Christina Romero nickte und ging zu dem Tisch mit den Papyri.
Nun trat Stone, gefolgt von Ethan Rush, zu den kleinen goldenen Kisten an der rechten Wand. Stone ging in die Hocke und begann vorsichtig und mit latexgeschützten Händen, den Deckel der ersten Kiste anzuheben.
Logan beobachtete ihn dabei. Er hatte die Hände vor die Brust geschlagen wegen der Kälte und fühlte sich zunehmend unwohl. Seit sie die Kammer betreten hatten, war er sich der bösartigen Präsenz bewusst gewesen. Sie wusste, dass sie hier waren, das stand für Logan außer Zweifel, doch das überwältigende Böse, das er schon mehrere Male gespürt hatte, schien sich diesmal zurückzuhalten, wenigstens einstweilen. Es war beinahe, als beobachtete es die Wissenschaftler, als wartete es … als wartete es auf den richtigen Augenblick. Logan griff in seinen Seesack und nahm den Ionenzähler hervor. Er schwenkte das Instrument langsam im Kreis. Die Luft hier in der dritten Kammer war signifikant stärker ionisiert als in den vorhergehenden Kammern. Er konnte nicht einschätzen, was das bedeutete.

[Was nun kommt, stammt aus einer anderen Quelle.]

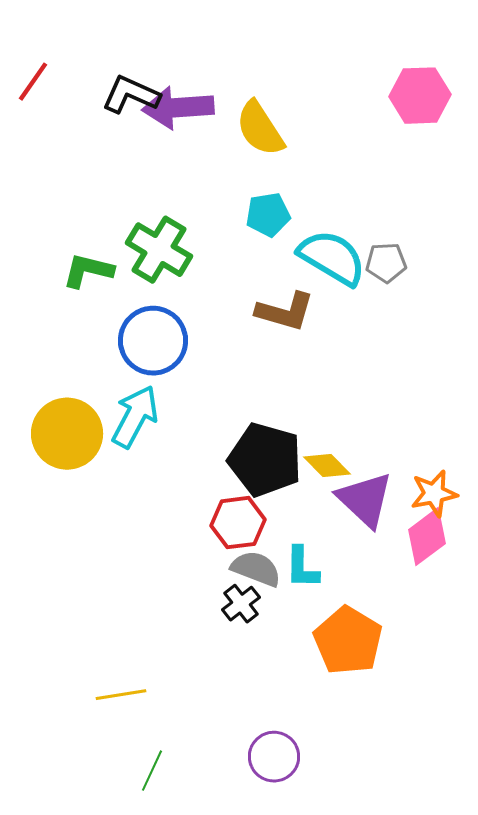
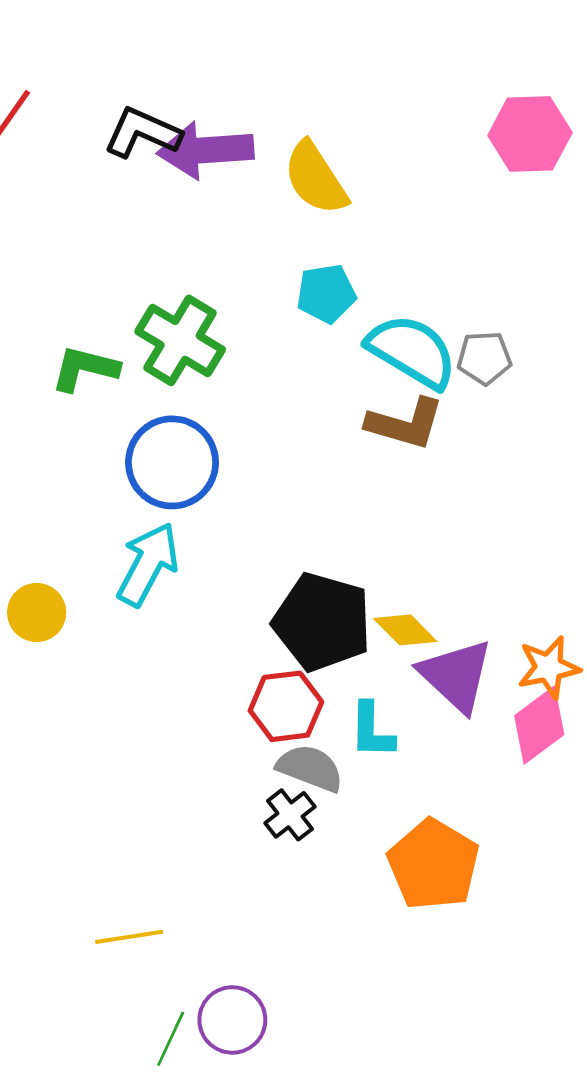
brown L-shape: (285, 312) -> (405, 424), moved
yellow circle: (67, 434) -> (37, 613), moved, size x0.6
cyan L-shape: (302, 568) -> (372, 730), moved
purple circle: (274, 757) -> (232, 1020), moved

Stone hatte unterdessen den Deckel entfernt. Er griff in die Kiste und nahm behutsam ein eigenartiges Gebilde hervor: ein Stück Metall, sehr dünn ausgehämmert. «Sieht aus wie reines Kupfer», sagte er. «Es gibt mindestens noch ein halbes Dutzend davon hier drin.»
Er wandte sich der nächsten Kiste zu, entfernte den Deckel, spähte hinein und zog dann etwas hervor, das im schwachen Licht der Taschenlampen beinahe wie ein Bajonett aussah, braun und sehr stark korrodiert. «Scheint Eisen zu sein», stellte er fest.

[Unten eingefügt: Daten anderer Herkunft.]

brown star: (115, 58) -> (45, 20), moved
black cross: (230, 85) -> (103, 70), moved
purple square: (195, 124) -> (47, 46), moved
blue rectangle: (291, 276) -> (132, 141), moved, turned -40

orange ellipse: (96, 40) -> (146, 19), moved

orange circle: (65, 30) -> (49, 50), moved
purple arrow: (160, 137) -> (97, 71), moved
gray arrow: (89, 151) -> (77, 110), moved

«Falls ja, dann ist es wahrscheinlich Meteoriteneisen», sagte Christina Romero, die sich von den Schriftrollen abgewandt hatte. «Und es wäre ein paar hundert Jahre früheres Eisenvorkommen, als wir es bisher bei den alten Ägyptern nachgewiesen haben.»

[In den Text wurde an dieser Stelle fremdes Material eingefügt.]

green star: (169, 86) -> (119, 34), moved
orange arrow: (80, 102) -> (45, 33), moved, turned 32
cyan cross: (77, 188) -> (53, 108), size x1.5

Doch Stone war bereits zum dritten Behälter übergegangen. Er öffnete ihn, schob die Hand hinein, zog sie wieder heraus. In der hohlen Hand hielt er Dutzende faserdünner Fäden aus reinem Gold, ineinander verdreht wie ein Knäuel aus Lametta.
«Was zum Teufel ist denn das?», murmelte er.
Christina Romero trat zu der Urne aus Schwarzrand-Keramik. Behutsam leuchtete sie mit der Taschenlampe in das offene Gefäß. «Leer», stellte sie fest. Dann hob sie das Gefäß an ihre Nase und schnüffelte misstrauisch. «Eigenartig. Es riecht säuerlich. Wie … wie Essig.»
Stone kam zu ihr, nahm ihr das Gefäß aus den Händen und schnüffelte ebenfalls. «Sie haben recht», sagte er und gab ihr die Amphore zurück.
«Kupferbänder, Eisendorne, Goldfasern …», murmelte Logan. «Was hat das alles zu bedeuten?»
«Ich weiß es nicht», sagte Stone. «Aber das dort wird all Ihre Fragen beantworten – und noch viel mehr.» Er deutete auf die onyxfarbene Truhe, die genau in der Mitte des Raumes stand. «Das dort wird uns alle berühmt machen – und dafür sorgen, dass ich als der größte Archäologe aller Zeiten in die Geschichtsbücher eingehe.»
«Sie glauben …» Rush verstummte. «Sie glauben, dass in dieser Truhe die ägyptische Doppelkrone verborgen ist?»
«Ich weiß, dass sie dort drinnen ist. Es ist die einzige Erklärung. Es ist das letzte Geheimnis in der letzten Kammer von Narmers Grab.» Stone wandte sich an Valentino. «Frank? Ihre Männer sollen mir zur Hand gehen.»
Langsam kam die Gruppe näher und drängte sich in einem schweigenden Kreis um den schwarzen Sarg. Alle besessen von dem gleichen Gedanken.